A Claro foi processada pela Autoridade Nacional de Proteção de Dados (ANPD) devido ao compartilhamento irregular de dados pessoais de seus clientes com a Serasa. Essa ação ocorre após uma fiscalização que identificou possíveis descumprimentos da Lei Geral de Proteção de Dados Pessoais (LGPD) na parceria entre as duas companhias.
Irregularidades identificadas
A ANPD destacou que a operadora forneceu mais de 100 informações de cada cliente à Serasa, o que levantou preocupações sobre a excessividade desse compartilhamento.

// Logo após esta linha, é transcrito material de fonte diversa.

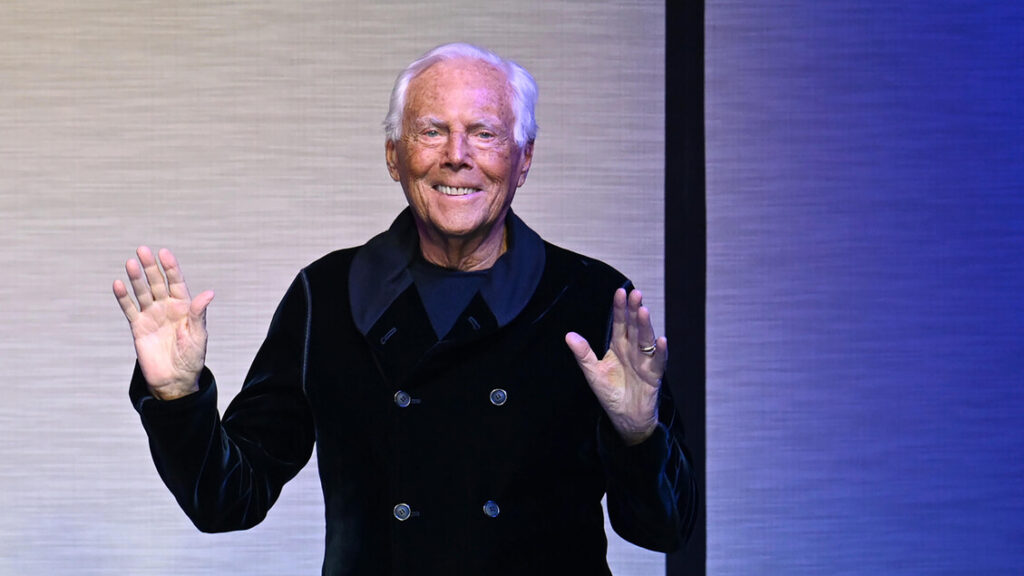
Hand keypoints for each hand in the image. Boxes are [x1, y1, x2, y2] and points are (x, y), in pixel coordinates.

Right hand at [113, 246, 213, 399]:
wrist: (174, 380)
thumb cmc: (192, 358)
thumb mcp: (198, 336)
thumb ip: (199, 314)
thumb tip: (209, 293)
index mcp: (184, 307)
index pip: (176, 282)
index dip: (170, 267)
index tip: (164, 253)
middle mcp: (167, 308)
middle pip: (157, 283)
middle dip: (150, 267)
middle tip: (142, 250)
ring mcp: (151, 316)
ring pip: (142, 292)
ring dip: (136, 278)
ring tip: (130, 263)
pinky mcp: (138, 327)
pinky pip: (129, 309)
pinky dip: (123, 298)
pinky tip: (118, 284)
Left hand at [566, 288, 666, 445]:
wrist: (625, 417)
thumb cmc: (611, 393)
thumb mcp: (593, 372)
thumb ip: (583, 354)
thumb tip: (569, 335)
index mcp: (618, 346)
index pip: (620, 323)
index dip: (620, 308)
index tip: (620, 292)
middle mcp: (633, 350)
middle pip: (634, 326)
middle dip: (634, 310)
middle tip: (636, 294)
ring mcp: (644, 361)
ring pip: (646, 339)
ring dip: (645, 326)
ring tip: (643, 311)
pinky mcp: (653, 375)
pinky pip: (658, 361)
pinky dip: (660, 351)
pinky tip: (661, 340)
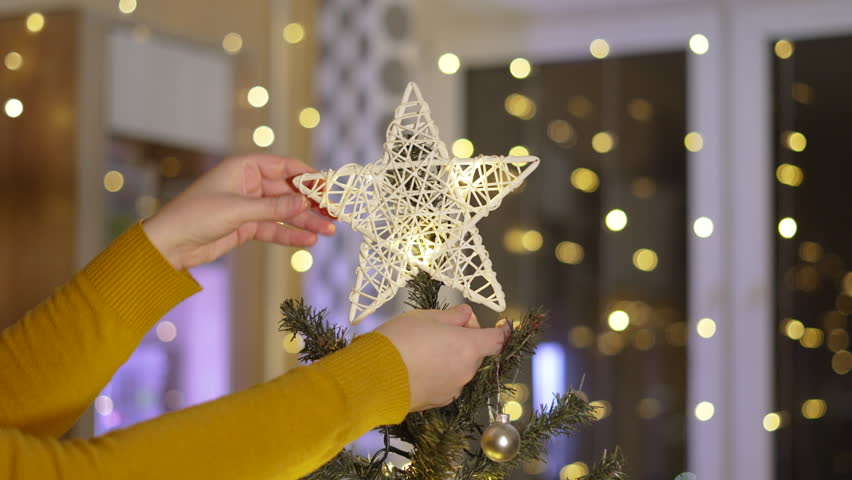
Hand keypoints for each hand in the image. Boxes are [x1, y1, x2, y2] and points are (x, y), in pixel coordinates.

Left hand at [142, 155, 335, 269]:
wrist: (169, 245)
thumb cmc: (195, 216)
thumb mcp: (237, 210)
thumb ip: (273, 208)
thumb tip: (304, 203)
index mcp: (243, 168)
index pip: (283, 166)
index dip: (307, 176)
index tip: (328, 187)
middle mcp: (248, 185)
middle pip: (288, 191)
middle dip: (311, 203)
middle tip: (334, 213)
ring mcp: (248, 206)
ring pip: (284, 212)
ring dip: (306, 221)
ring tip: (329, 231)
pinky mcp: (246, 227)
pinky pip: (275, 229)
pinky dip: (291, 235)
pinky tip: (309, 240)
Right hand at [376, 304, 508, 410]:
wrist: (374, 377)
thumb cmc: (401, 339)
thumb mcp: (426, 317)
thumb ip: (453, 316)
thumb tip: (467, 316)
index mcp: (469, 347)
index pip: (497, 340)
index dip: (500, 331)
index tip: (500, 325)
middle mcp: (467, 371)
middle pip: (476, 353)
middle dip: (465, 341)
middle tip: (440, 331)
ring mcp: (454, 389)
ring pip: (460, 369)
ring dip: (451, 359)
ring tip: (422, 351)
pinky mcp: (438, 402)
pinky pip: (446, 383)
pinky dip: (439, 374)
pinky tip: (418, 368)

Fabrício Guimarães, superintendente de Fiscalização da ANPD, enfatizou que o compartilhamento deve respeitar os princípios da necessidade e da relevância, além de ser feito de forma transparente para os clientes.
Consequências para a Claro
Caso as irregularidades sejam confirmadas, a Claro poderá enfrentar sanções severas, incluindo multas que podem chegar a R$ 50 milhões por infração, além de penalidades de até 2% de seu faturamento. A ANPD também orientou a operadora a revisar contratos de compartilhamento de dados existentes e futuros.
Fiscalização da Serasa
A Serasa não escapará da fiscalização da ANPD. A agência investigará a transparência das informações fornecidas aos titulares dos dados e avaliará se a política de privacidade da empresa é clara sobre quais entidades compartilham informações e com quais terceiros esses dados são enviados.
Monitoramento e reclamações
No ciclo mais recente de monitoramento, a Serasa foi identificada como a empresa com o maior número de denúncias recebidas pela ANPD entre o segundo semestre de 2023 e o primeiro semestre de 2025. Além disso, ocupa a segunda posição em reclamações registradas na agência.
Prazos de defesa
Claro e Serasa têm um prazo de 10 dias úteis, a partir do recebimento da notificação, para apresentar suas defesas. O não envio de respostas dentro desse período poderá ser interpretado como obstrução ao processo administrativo.